Background: Delayed emergence from general anaesthesia, opioid-induced sedation, and opioid-induced respiratory depression is associated with perioperative complications. We characterised the preclinical effects of the orexin receptor 2 (OX2R)-selective agonist danavorexton (TAK-925) on emergence from anaesthesia and reversal of fentanyl-induced sedation, respiratory depression, and analgesia. Methods: Emergence from isoflurane- or propofol-induced anaesthesia and fentanyl-induced sedation were investigated by righting reflex, rotarod, and electroencephalography in rats or monkeys.

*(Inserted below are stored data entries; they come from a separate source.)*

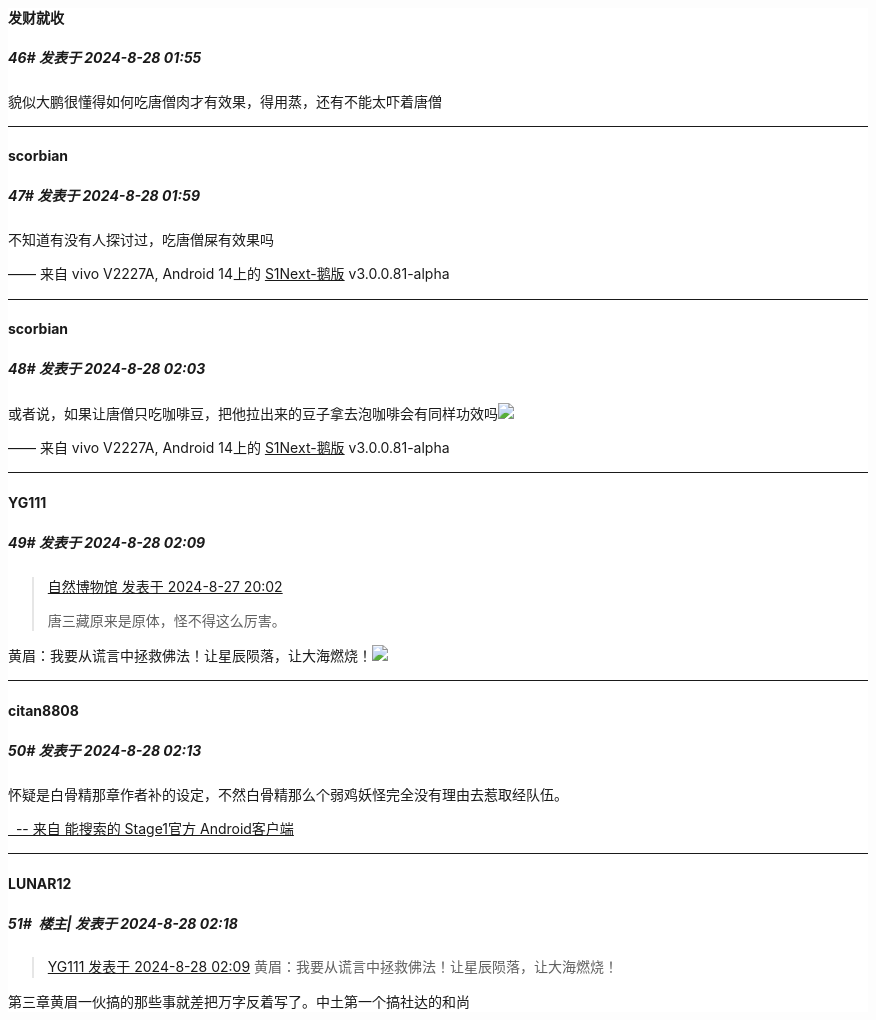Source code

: ####  发财就收  
##### 46#       发表于 2024-8-28 01:55

貌似大鹏很懂得如何吃唐僧肉才有效果，得用蒸，还有不能太吓着唐僧

*****

####  scorbian  
##### 47#       发表于 2024-8-28 01:59

不知道有没有人探讨过，吃唐僧屎有效果吗

—— 来自 vivo V2227A, Android 14上的 [S1Next-鹅版](https://github.com/ykrank/S1-Next/releases) v3.0.0.81-alpha


*****

####  scorbian  
##### 48#       发表于 2024-8-28 02:03

或者说，如果让唐僧只吃咖啡豆，把他拉出来的豆子拿去泡咖啡会有同样功效吗<img src="https://static.saraba1st.com/image/smiley/face2017/035.png" referrerpolicy="no-referrer">

—— 来自 vivo V2227A, Android 14上的 [S1Next-鹅版](https://github.com/ykrank/S1-Next/releases) v3.0.0.81-alpha

*****

####  YG111  
##### 49#       发表于 2024-8-28 02:09

<blockquote><a href="httphttps://bbs.saraba1st.com/2b/forum.php?mod=redirect&amp;goto=findpost&amp;pid=66034129&amp;ptid=2196852" target="_blank">自然博物馆 发表于 2024-8-27 20:02</a>

唐三藏原来是原体，怪不得这么厉害。</blockquote>
黄眉：我要从谎言中拯救佛法！让星辰陨落，让大海燃烧！<img src="https://static.saraba1st.com/image/smiley/face2017/131.png" referrerpolicy="no-referrer">


*****

####  citan8808  
##### 50#       发表于 2024-8-28 02:13

怀疑是白骨精那章作者补的设定，不然白骨精那么个弱鸡妖怪完全没有理由去惹取经队伍。

[  -- 来自 能搜索的 Stage1官方 Android客户端](https://www.coolapk.com/apk/140634)


*****

####  LUNAR12  
##### 51#         楼主| 发表于 2024-8-28 02:18

<blockquote><a href="httphttps://bbs.saraba1st.com/2b/forum.php?mod=redirect&amp;goto=findpost&amp;pid=66037386&amp;ptid=2196852" target="_blank">YG111 发表于 2024-8-28 02:09</a>
黄眉：我要从谎言中拯救佛法！让星辰陨落，让大海燃烧！</blockquote>
第三章黄眉一伙搞的那些事就差把万字反着写了。中土第一个搞社达的和尚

Fentanyl-induced respiratory depression was assessed by arterial blood gas analysis and whole-body plethysmography in rats and monkeys. Analgesia was evaluated using formalin- and skin incision-induced pain models in rats. Results: Danavorexton shortened emergence from isoflurane- or propofol-induced anaesthesia and from fentanyl-induced sedation at 1 (P=0.005), 3 (P=0.006), and 3 mg kg(-1) s.c. (P=0.022), respectively, by righting reflex in rats. Danavorexton (10 mg kg(-1) s.c.) accelerated recovery from isoflurane-, propofol- and fentanyl-induced motor impairment in separate rotarod tests in rats (P=0.008, P=0.007, P=0.017, respectively), and reversed anaesthesia and fentanyl-induced delta-power increases. Danavorexton shortened emergence (return of righting reflex) from isoflurane- or propofol-induced anaesthesia at 1 (P=0.002) and 3 mg kg(-1) (P=0.004), respectively, in cynomolgus monkeys. Danavorexton (10 mg kg(-1) s.c.) reversed fentanyl-induced increase in Pco(2) (P=0.006), and decrease in Po-2 (P=0.015) and pH (P<0.001) in rats, and at 3 mg kg(-1) s.c. reversed fentanyl-induced increase in Pco(2) (P=0.007), and decrease in Po-2 (P=0.013) and SO2 (P=0.036) in monkeys. Danavorexton increased minute volume and tidal volume in fentanyl-treated animals. Danavorexton at <= 10 mg kg(-1) s.c. did not compromise fentanyl analgesia in rat formalin- and skin incision-induced pain models. Conclusions: Danavorexton promoted recovery from anaesthesia and fentanyl-induced sedation, and antagonised fentanyl-induced respiratory depression without compromising fentanyl analgesia.